What is an intake meeting? It’s the first step in the hiring process. It’s when the recruiter and hiring manager get together to discuss the skills needed to do the job and the background and experience the manager most wants.
Dig Deeper on Intake Meetings
But an intake meeting is more than a review of the job description. At an intake meeting the recruiter will dig deeper to understand what the “must haves” are in a candidate, as well as the “nice to haves.” The recruiter will also seek to discover the type of personality and temperament that will make a hire a good fit with the team, the organizational culture and the manager’s leadership style.
One of the most important parts of an intake meeting is managing expectations. A CareerBuilder survey found that 20% of the time hiring managers have unrealistic expectations and compensation ranges that are out of sync with the market. Without an intake meeting, there might be little chance of even recognizing these disconnects, let alone resolving them. And that almost guarantees a lengthy search time, candidates that disappoint and an unhappy relationship between hiring manager and recruiter.
“It’s important in setting the hiring manager’s expectations for who’s out there and what they’ll require in terms of pay and benefits,” says Rosemary Haefner, CareerBuilder’s former chief human resources officer.
Preparing for Intake Meetings
Coming to intake meetings prepared with data showing what competitors are paying for the same job and what the talent pipeline is like will help bring a hiring manager’s expectations in line with market reality. Having this kind of data also demonstrates the recruiter is on top of the talent market, which will make it easier to gain acceptance by the hiring manager of other recommendations.

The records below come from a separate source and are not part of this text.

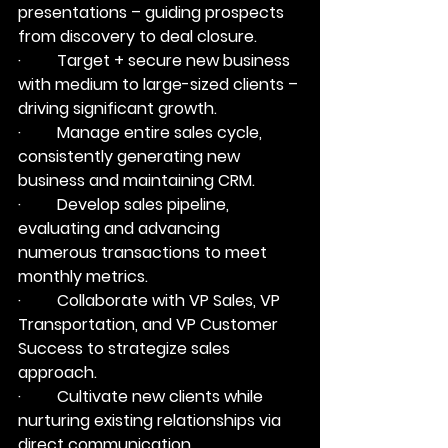
presentations – guiding prospects 
from discovery to deal closure.
·         Target + secure new business 
with medium to large-sized clients – 
driving significant growth.
·         Manage entire sales cycle, 
consistently generating new 
business and maintaining CRM.
·         Develop sales pipeline, 
evaluating and advancing 
numerous transactions to meet 
monthly metrics.
·         Collaborate with VP Sales, VP 
Transportation, and VP Customer 
Success to strategize sales 
approach.
·         Cultivate new clients while 
nurturing existing relationships via 
direct communication.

Intake meetings themselves are more like a question and answer session or an interview than a free-wheeling discussion. To keep these meetings focused and productive recruiters come prepared with a series of questions covering the nature of the job, the specifics of comp, work schedule, responsibilities, skills, both technical and so-called soft skills, start date, the number of candidates and interviews, and so on.
Once these details are covered, the questions should be about fit. There’s no point bringing in candidates who check all the technical and skills boxes, only to find their personality isn’t a good fit with the team. Questions here go to management style, the need for collaboration and teamwork, opportunities and what the manager considers success.
There’s no shortage of guides answering the question of what is an intake meeting and explaining how to conduct one. The questions they offer – and there are intake meeting templates available online – may differ in the specifics, however they all agree on the importance of holding an intake meeting before beginning the search for candidates.
Hiring managers may be reluctant to take the time to meet. Others may be doubtful of their value. But they’ll come to be believers when they see the results: candidates that more precisely meet their requirements and their expectations, resulting in making better hires in less time.